Denise Pipitone oggi dovrebbe avere tredici anni. Da nove di lei non si hanno più notizie. Svanita, evaporata mentre in un soleggiato pomeriggio siciliano giocava davanti a casa della nonna. Mazara del Vallo (Trapani), via Domenico La Bruna 1° settembre 2004. Comincia qui uno dei tanti, troppi misteri che l'Italia degli investigatori giustizialisti, degli 007 con la «tripla barba», dei giudici distratti non riesce ancora a risolvere. È viva o morta questa bambina nata da una relazione extraconiugale?
Indagini mediatiche, avvistamenti veri o presunti, lettere e telefonate anonime, ricerche all'estero non hanno portato a niente. Se non a un processo cominciato in sordina, finito o quasi nella polvere del nulla. Imputata la sorellastra, Jessica Pulizzi: secondo gli inquirenti avrebbe avuto un ruolo nel «sequestro» della piccola. «Cappuccetto rosso e il lupo cattivo», la parabola utilizzata in aula dal legale di Piera Maggi, mamma di Denise.

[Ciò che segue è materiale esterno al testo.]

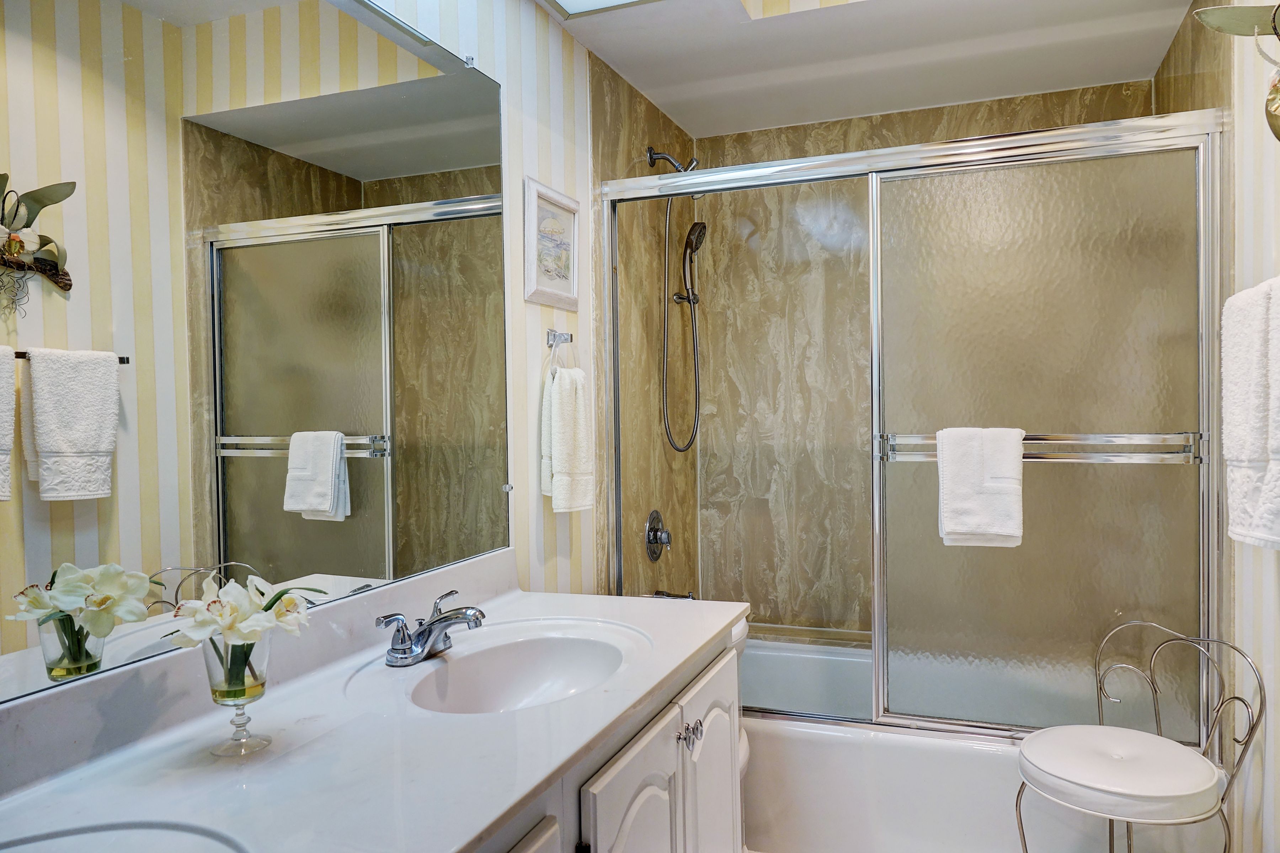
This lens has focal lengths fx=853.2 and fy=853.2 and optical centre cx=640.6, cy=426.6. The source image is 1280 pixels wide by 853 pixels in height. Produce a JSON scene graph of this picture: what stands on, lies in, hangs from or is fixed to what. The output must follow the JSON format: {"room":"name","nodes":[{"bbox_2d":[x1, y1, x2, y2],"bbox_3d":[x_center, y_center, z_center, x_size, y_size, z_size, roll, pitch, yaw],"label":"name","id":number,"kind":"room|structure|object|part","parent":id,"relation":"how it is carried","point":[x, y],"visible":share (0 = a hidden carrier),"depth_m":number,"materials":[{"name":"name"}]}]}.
{"room":"bathroom","nodes":[
{"label":"bathroom","id":0,"kind":"room"},
{"bbox_2d":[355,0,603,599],"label":"left wall","id":1,"kind":"structure","parent":0,"point":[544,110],"depth_m":2.40,"materials":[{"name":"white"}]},
{"bbox_2d":[0,0,513,709],"bbox_3d":[-0.616,-0.236,1.300,0.010,1.098,1.656,0,1,21],"label":"mirror","id":2,"kind":"object","parent":1,"relation":"attached to","point":[319,143],"visible":1,"depth_m":1.29,"materials":[{"name":"mirror"}]},
{"bbox_2d":[524,176,579,310],"bbox_3d":[-0.239,-0.490,2.341,0.022,0.322,0.293,0,1,21],"label":"framed picture","id":3,"kind":"object","parent":1,"relation":"attached to","point":[547,264],"visible":0.99,"depth_m":2.33,"materials":[{"name":"white wood"}]},
{"bbox_2d":[545,329,577,375],"bbox_3d":[-0.224,-0.187,2.332,0.055,0.158,0.172,0,1,21],"label":"towel ring","id":4,"kind":"object","parent":1,"relation":"attached to","point":[554,334],"visible":0.83,"depth_m":2.32,"materials":[{"name":"silver metal"}]},
{"bbox_2d":[540,363,596,514],"bbox_3d":[-0.195,0.036,2.298,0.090,0.393,0.189,0,1,21],"label":"hand towel","id":5,"kind":"object","parent":4,"relation":"hanging from","point":[572,409],"visible":0.97,"depth_m":2.25,"materials":[{"name":"white fabric"}]},
{"bbox_2d":[587,52,700,602],"bbox_3d":[0.016,0.041,3.093,0.112,2.433,0.974,0,1,21],"label":"shower side wall","id":6,"kind":"structure","parent":0,"point":[617,118],"depth_m":2.96,"materials":[{"name":"stone"}]},
{"bbox_2d":[644,509,670,561],"bbox_3d":[0.080,0.391,3.075,0.068,0.183,0.178,0,1,21],"label":"shower valve","id":7,"kind":"object","parent":6,"relation":"attached to","point":[657,540],"visible":0.99,"depth_m":3.05,"materials":[{"name":"silver metal"}]},
{"bbox_2d":[645,145,698,172],"bbox_3d":[0.124,-0.907,3.030,0.183,0.173,0.092,0,1,21],"label":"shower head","id":8,"kind":"object","parent":6,"relation":"attached to","point":[650,155],"visible":0.77,"depth_m":3.02},
{"bbox_2d":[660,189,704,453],"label":"shower hose","id":9,"kind":"object","parent":8,"relation":"hanging from","point":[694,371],"visible":0.92,"depth_m":3.13,"materials":[{"name":"silver metal"}]},
{"bbox_2d":[652,589,696,599],"bbox_3d":[0.123,0.620,3.045,0.153,0.079,0.063,0,1,21],"label":"tub spout","id":10,"kind":"object","parent":6,"relation":"attached to","point":[670,595],"visible":0.4,"depth_m":3.03,"materials":[{"name":"silver metal"}]},
{"bbox_2d":[679,219,707,302],"bbox_3d":[0.192,-0.623,3.190,0.109,0.306,0.096,0,1,21],"label":"hand shower","id":11,"kind":"object","parent":6,"relation":"attached to","point":[689,234],"visible":0.91,"depth_m":3.17,"materials":[{"name":"silver metal"}]},
{"bbox_2d":[537,0,1203,138],"bbox_3d":[0.379,-1.193,1.575,1.786,0.136,3.507,0,1,21],"label":"ceiling","id":12,"kind":"structure","parent":0,"point":[647,88],"depth_m":2.62,"materials":[{"name":"white paint"}]},
{"bbox_2d":[540,0,656,17],"bbox_3d":[-0.015,-1.129,1.782,0.738,0.044,0.905,0,1,21],"label":"skylight","id":13,"kind":"object","parent":12,"relation":"in","point":[600,1],"visible":0.98,"depth_m":2.28,"materials":[{"name":"white"}]},
{"bbox_2d":[689,78,1161,633],"bbox_3d":[1.037,0.001,3.254,1.603,2.416,0.115,0,1,21],"label":"back wall","id":14,"kind":"structure","parent":0,"point":[765,140],"depth_m":3.33,"materials":[{"name":"beige stone"}]},
{"bbox_2d":[1152,0,1279,852],"bbox_3d":[1.223,0.050,1.368,0.115,2.453,3.380,0,1,21],"label":"right wall","id":15,"kind":"structure","parent":0,"point":[1276,814],"depth_m":1.91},
{"bbox_2d":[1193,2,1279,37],"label":"leaf","id":16,"kind":"object","parent":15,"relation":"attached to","point":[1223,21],"visible":0.98,"depth_m":1.50,"materials":[{"name":"green"}]},
{"bbox_2d":[1193,0,1279,141],"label":"wall decoration","id":17,"kind":"object","parent":15,"relation":"attached to","point":[1278,133],"visible":1,"depth_m":1.50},
{"bbox_2d":[1220,276,1279,551],"bbox_3d":[1.167,-0.021,1.557,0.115,0.498,0.381,0,1,21],"label":"bath towel","id":18,"kind":"object","parent":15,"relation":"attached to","point":[1248,414],"visible":0.99,"depth_m":1.56,"materials":[{"name":"white fabric"}]},
{"label":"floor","id":19,"kind":"structure","parent":0,"visible":0},
{"bbox_2d":[487,628,745,852],"bbox_3d":[-0.316,0.869,1.191,0.568,0.819,1.695,0,1,21],"label":"vanity cabinet","id":20,"kind":"object","parent":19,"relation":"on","point":[730,779],"visible":0.3,"depth_m":1.45,"materials":[{"name":"white paint"}]},
{"bbox_2d":[0,562,746,852],"bbox_3d":[-0.349,0.408,1.200,0.627,0.136,1.803,0,1,21],"label":"vanity countertop","id":21,"kind":"structure","parent":20,"relation":"on","point":[542,595],"depth_m":1.12,"materials":[{"name":"white stone"}]},
{"bbox_2d":[0,818,248,852],"bbox_3d":[-0.562,0.517,0.725,0.417,0.157,0.454,0,1,21],"label":"sink","id":22,"kind":"object","parent":21,"relation":"in","point":[123,849],"visible":0.88,"depth_m":0.91,"materials":[{"name":"white ceramic"}]},
{"bbox_2d":[202,631,272,755],"bbox_3d":[-0.536,0.351,1.131,0.086,0.150,0.085,0,1,21],"label":"glass vase","id":23,"kind":"object","parent":21,"relation":"on","point":[226,672],"visible":0.82,"depth_m":1.11,"materials":[{"name":"clear glass"}]},
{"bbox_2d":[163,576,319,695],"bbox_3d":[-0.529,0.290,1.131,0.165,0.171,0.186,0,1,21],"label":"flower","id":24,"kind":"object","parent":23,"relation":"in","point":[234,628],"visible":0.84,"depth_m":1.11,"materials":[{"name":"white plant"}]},
{"bbox_2d":[378,588,489,665],"bbox_3d":[-0.354,0.361,1.524,0.182,0.109,0.206,0,1,21],"label":"faucet","id":25,"kind":"object","parent":21,"relation":"on","point":[469,615],"visible":1,"depth_m":1.51,"materials":[{"name":"silver metal"}]},
{"bbox_2d":[396,626,638,713],"bbox_3d":[-0.204,0.496,1.497,0.366,0.136,0.472,0,1,21],"label":"sink","id":26,"kind":"object","parent":21,"relation":"in","point":[547,657],"visible":0.68,"depth_m":1.66,"materials":[{"name":"white ceramic"}]},
{"bbox_3d":[-0.008,0.908,1.485,0.042,0.630,0.362,0,1,21],"label":"cabinet door","id":27,"kind":"part","parent":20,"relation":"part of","materials":[{"name":"white paint"}]},
{"bbox_3d":[0.094,0.619,1.720,0.042,0.053,0.052,0,1,21],"label":"cabinet knobs","id":28,"kind":"part","parent":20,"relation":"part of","materials":[{"name":"silver metal"}]},
{"bbox_3d":[0.157,0.921,1.922,0.042,0.642,0.373,0,1,21],"label":"cabinet door","id":29,"kind":"part","parent":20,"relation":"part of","materials":[{"name":"white paint"}]},
{"bbox_2d":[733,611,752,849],"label":"toilet","id":30,"kind":"object","parent":19,"relation":"on","point":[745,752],"visible":0.07,"depth_m":2.35,"materials":[{"name":"white ceramic"}]},
{"bbox_2d":[744,633,1229,852],"bbox_3d":[0.799,1.021,2.704,1.579,0.392,0.795,0,1,21],"label":"bathtub","id":31,"kind":"object","parent":19,"relation":"on","point":[800,739],"visible":0.51,"depth_m":2.37,"materials":[{"name":"white plastic"}]},
{"bbox_2d":[600,105,1231,743],"bbox_3d":[0.659,0.050,2.379,1.630,1.619,0.108,0,1,21],"label":"shower door","id":32,"kind":"structure","parent":31,"relation":"on","point":[875,645],"depth_m":2.27,"materials":[{"name":"glass"}]},
{"bbox_2d":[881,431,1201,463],"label":"towel bar","id":33,"kind":"object","parent":32,"relation":"attached to","point":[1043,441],"visible":0.76,"depth_m":2.15,"materials":[{"name":"silver metal"}]},
{"bbox_2d":[935,427,1024,546],"bbox_3d":[0.884,0.158,2.227,0.214,0.310,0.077,0,1,21],"label":"towel","id":34,"kind":"object","parent":33,"relation":"hanging from","point":[968,483],"visible":0.99,"depth_m":2.20,"materials":[{"name":"white fabric"}]},
{"bbox_3d":[1.059,0.107,2.313,0.700,1.583,0.060,0,1,21],"label":"frosted glass panel","id":35,"kind":"part","parent":32,"relation":"part of","materials":[{"name":"glass"}]},
{"bbox_2d":[1013,622,1265,852],"bbox_3d":[1.105,0.860,1.932,0.449,0.766,0.454,-1,1,-31],"label":"chair","id":36,"kind":"object","parent":19,"relation":"on","point":[1233,697],"visible":0.96,"depth_m":1.85,"materials":[{"name":"metal"}]},
{"bbox_2d":[1016,722,1227,823],"bbox_3d":[1.088,0.784,1.970,0.405,0.085,0.405,0,1,21],"label":"seat cushion","id":37,"kind":"object","parent":36,"relation":"on","point":[1193,757],"visible":0.96,"depth_m":1.86,"materials":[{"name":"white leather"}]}
]}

Il processo si era aperto il 16 marzo 2010 dopo un'indagine infinita, corrosa da speranze vane e cocenti delusioni, in cui negli anni si sono susseguiti undici pm, da Luigi Boccia e Maria Angioni agli attuali Sabrina Carmazzi e Francesca Rago. Il primo di questi, Antonino Silvio Sciuto, si disse convinto che la piccola non fosse lontana. Anzi azzardò: «La troveremo». Un'illussione, una delle tante.
Il quadro tracciato dall'accusa in tre anni e mezzo di dibattimento mostrava il ritratto di un Jessica «donna gelosa (oggi ha 26 anni, ndr)», senza alibi e con un movente chiaro: l'astio nei confronti di Piera Maggio per la sua relazione con il padre, Pietro Pulizzi, da cui era nata Denise. Dall'altra parte del campo la difesa sosteneva l'innocenza di Jessica: contro di lei non ci sarebbero state prove ma solo «congetture ed elementi indiziari». Un'intercettazione la «inchiodava», mentre attendeva di essere ascolta in un ufficio di polizia: «Io a casa c'a purtai» (a casa gliela portai). Secondo gli investigatori una conferma della sua partecipazione nel rapimento. L'accusa chiedeva per lei 15 anni di reclusione per concorso in sequestro di persona. I magistrati del tribunale di Marsala, invece, l'hanno scagionata. «Ho sempre detto di essere innocente. Mi hanno creduto: dopo nove anni da incubo hanno i giudici preso la decisione che dovevano prendere. Spero che facciano giustizia per Denise. La mia vita, ora, può continuare normalmente», si sfoga lei fuori dall'aula davanti alle telecamere di Mediaset.
Piera Maggio, però, non si arrende, di fronte alla sentenza: «Noi non ci fermeremo mai di cercare Denise. Mia figlia deve essere trovata». Confortata dal procuratore capo di Marsala, Alberto Di Pisa. «Attendiamo di leggere le motivazione della sentenza, ma è probabile che ricorreremo in appello». «Per noi -ha proseguito Di Pisa- c'era una serie di indizi gravi, univoci e convergenti, cementati da una casuale importante e uniti alla mancanza di un alibi. Ma evidentemente il Tribunale ha ritenuto diversamente».
Le indagini, comunque, non finiscono qui. «Continuano ad arrivarci segnalazioni di bambine somiglianti a Denise su cui puntualmente abbiamo condotto degli accertamenti che hanno dato però esito negativo. E ci sono due procedimenti paralleli».